Didi started his public service career as secretary at the Representative Office of the Maldive Islands in Colombo in 1957. Then from 1960 to 1967 he was the representative in Ceylon. He was then Permanent Representative of the Maldives to the United Nations from 1967 to 1970, and ambassador to the USA between 1968 and 1970. In the government of President Ibrahim Nasir, he was Finance Minister from October 1970 to March 1975. From Marvch 1975 to January 1977, he was one of the Vice Presidents of the Maldives together with Ahmed Hilmy Didi, Ibrahim Shihab, Ali Maniku and Hassan Zareer.
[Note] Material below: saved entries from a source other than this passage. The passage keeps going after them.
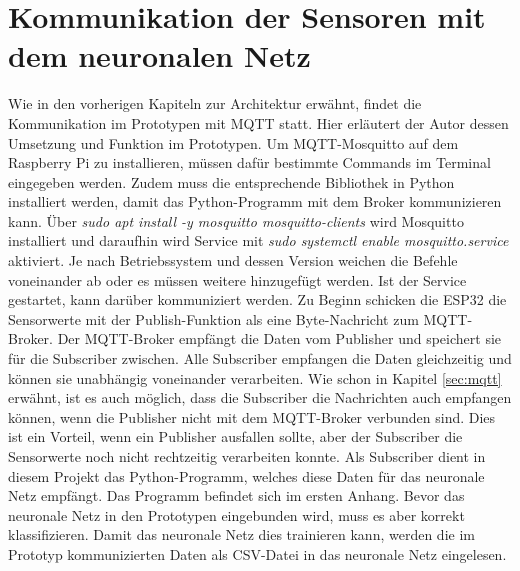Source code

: \section{Kommunikation der Sensoren mit dem neuronalen Netz}
\label{sec:komm}
Wie in den vorherigen Kapiteln zur Architektur erwähnt, findet die Kommunikation im Prototypen mit MQTT statt. Hier erläutert der Autor dessen Umsetzung und Funktion im Prototypen.
\newline
Um MQTT-Mosquitto auf dem Raspberry Pi zu installieren, müssen dafür bestimmte Commands im Terminal eingegeben werden. Zudem muss die entsprechende Bibliothek in Python installiert werden, damit das Python-Programm mit dem Broker kommunizieren kann. Über 
\newline
\newline
\emph{sudo apt install -y mosquitto mosquitto-clients}
\newline
\newline
wird Mosquitto installiert und daraufhin wird Service mit 
\newline
\newline
\emph{sudo systemctl enable mosquitto.service} aktiviert.
\newline
\newline
Je nach Betriebssystem und dessen Version weichen die Befehle voneinander ab oder es müssen weitere hinzugefügt werden. 
\newline
Ist der Service gestartet, kann darüber kommuniziert werden. Zu Beginn schicken die ESP32 die Sensorwerte mit der Publish-Funktion als eine Byte-Nachricht zum MQTT-Broker. Der MQTT-Broker empfängt die Daten vom Publisher und speichert sie für die Subscriber zwischen. Alle Subscriber empfangen die Daten gleichzeitig und können sie unabhängig voneinander verarbeiten. Wie schon in Kapitel \ref{sec:mqtt} erwähnt, ist es auch möglich, dass die Subscriber die Nachrichten auch empfangen können, wenn die Publisher nicht mit dem MQTT-Broker verbunden sind. Dies ist ein Vorteil, wenn ein Publisher ausfallen sollte, aber der Subscriber die Sensorwerte noch nicht rechtzeitig verarbeiten konnte. Als Subscriber dient in diesem Projekt das Python-Programm, welches diese Daten für das neuronale Netz empfängt. Das Programm befindet sich im ersten Anhang. Bevor das neuronale Netz in den Prototypen eingebunden wird, muss es aber korrekt klassifizieren. Damit das neuronale Netz dies trainieren kann, werden die im Prototyp kommunizierten Daten als CSV-Datei in das neuronale Netz eingelesen. 
\newline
During the tenure of Nasir's successor, Maumoon Abdul Gayoom, he was the Minister of Education from 1977 to 1978. He was later Minister for Fisheries in the 1980s and Minister for Health and Welfare in the 1990s. In 1998, Didi became chair of the council of the Maldives College of Higher Education (MCHE). During the mass demonstrations in September 2003, he chaired a presidential commission to investigate the circumstances surrounding the death of Evan Naseem, who previously died in prison with two other inmates under unexplained circumstances.

On 26 July 2011, Abdul Sattar Moosa Didi was conferred the Order of the Distinguished Rule of Izzuddin. He was also awarded the National Exemplary Service Medal for his contributions to the nation and its people.

On 25 November 2017, Dhivehi Language Academy released a book honoring Sattar's services.